That was the year when the PAP lost a by-election to an opposition lawyer, J.B. Jeyaretnam. With it went a monopoly in Parliament the PAP had enjoyed since 1968.
Jeyaretnam later lost an action brought by the government and in 1986 was made bankrupt and disbarred from Parliament and legal practice. The judicial committee of the Privy Council, to which appeal on the issue of disbarment was then available, found that he suffered "a grievous injustice." He was ultimately reinstated as a lawyer. In 2001, Jeyaretnam was bankrupted again following his failure to pay damages in libel actions brought by ministers.
Since 1981 the electoral system has also been changed so that most members of Parliament are now elected from five- or six-member constituencies where the PAP's organizational strength and connections to the government machinery overwhelm the much- harassed opposition candidates.
Districts that have elected opposition members have previously been threatened with official neglect. The opposition won two of the nine single- member constituencies, but none of the group ones. But in one where a well-known young liberal activist, James Gomez, was a candidate up against Foreign Minister George Yeo, it got 44 percent.
The PAP leadership continues to make great play of its success in government, as though it were entirely responsible for the economic rise of Singapore over the past 40 years. It accuses those who query current policies of being ungrateful for the past achievements of the leaders.
But what an increasing number of people appear to recognize is that other economies in East Asia have done at least as well over that period - Hong Kong under an undemocratic but liberal colonial-style bureaucracy, South Korea, Taiwan and Thailand under both democratic and authoritarian regimes.
Indeed, Singapore stands out in East Asia not for exceptional economic success but for the immobility of politics still dominated by the presence of Lee Kuan Yew, in power since 1959. Its system would come in for more scrutiny internationally if it were not so useful to U.S. strategic interests and foreign multinationals or so successful in subduing the foreign media with carrots and sticks.
The Singapore leadership likes to scorn the "instability" of Asian liberal democracies such as Thailand, the Philippines and Taiwan. But at some point it will likely have to address demands for greater openness and for power-sharing with middle and lower income groups, which have benefited from economic growth but feel excluded from power.

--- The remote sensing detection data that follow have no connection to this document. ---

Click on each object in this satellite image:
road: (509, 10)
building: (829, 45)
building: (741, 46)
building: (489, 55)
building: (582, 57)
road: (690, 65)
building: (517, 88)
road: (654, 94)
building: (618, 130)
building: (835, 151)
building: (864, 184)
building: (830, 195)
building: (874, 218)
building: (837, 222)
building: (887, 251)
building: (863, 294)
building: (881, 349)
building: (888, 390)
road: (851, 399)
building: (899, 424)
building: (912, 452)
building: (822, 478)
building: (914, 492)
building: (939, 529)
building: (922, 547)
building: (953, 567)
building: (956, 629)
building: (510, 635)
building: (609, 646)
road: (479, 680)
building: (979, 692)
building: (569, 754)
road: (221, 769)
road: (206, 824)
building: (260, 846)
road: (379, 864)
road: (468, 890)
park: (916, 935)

The PAP is a small, tight-knit party. The leadership controls the government bureaucracy and the state- owned enterprises, which play a large part in an economy that is dominated by multinationals and state enterprises.
The PAP has such a grip on the levers of power that it could be a long time before any opposition can pretend to be an alternative government. Opposition leaders like Jeyaretnam and Chee Soon Juan, who threaten to gain popular momentum, have been successfully sued and financially ruined. There is also the unspoken fear of Muslim-majority Malaysia and Indonesia, and the importance of Chinese identity, to keep the majority in line.
But none of this can cover up the fact that the PAP has been losing popularity. There are those who will always follow Lee Kuan Yew but have less respect for the second generation headed by the elder son, Hsien Loong, and the daughter-in-law, Ho Ching, who runs Temasek, the giant state holding company.
Low income groups note high and rising income gaps (which would be even bigger if the army of very low paid foreign workers is included). Small businessmen resent the dominance of foreign investors and huge state enterprises. A younger generation is anxious for the greater social and political freedoms now enjoyed in much of the rest of Asia.
And an aging population that has generally been supportive of the government now finds that decades of forced savings have had such low returns that a comfortable retirement is not in sight. But it could be another decade before Singaporeans decide that enough is enough, and have their own velvet revolution.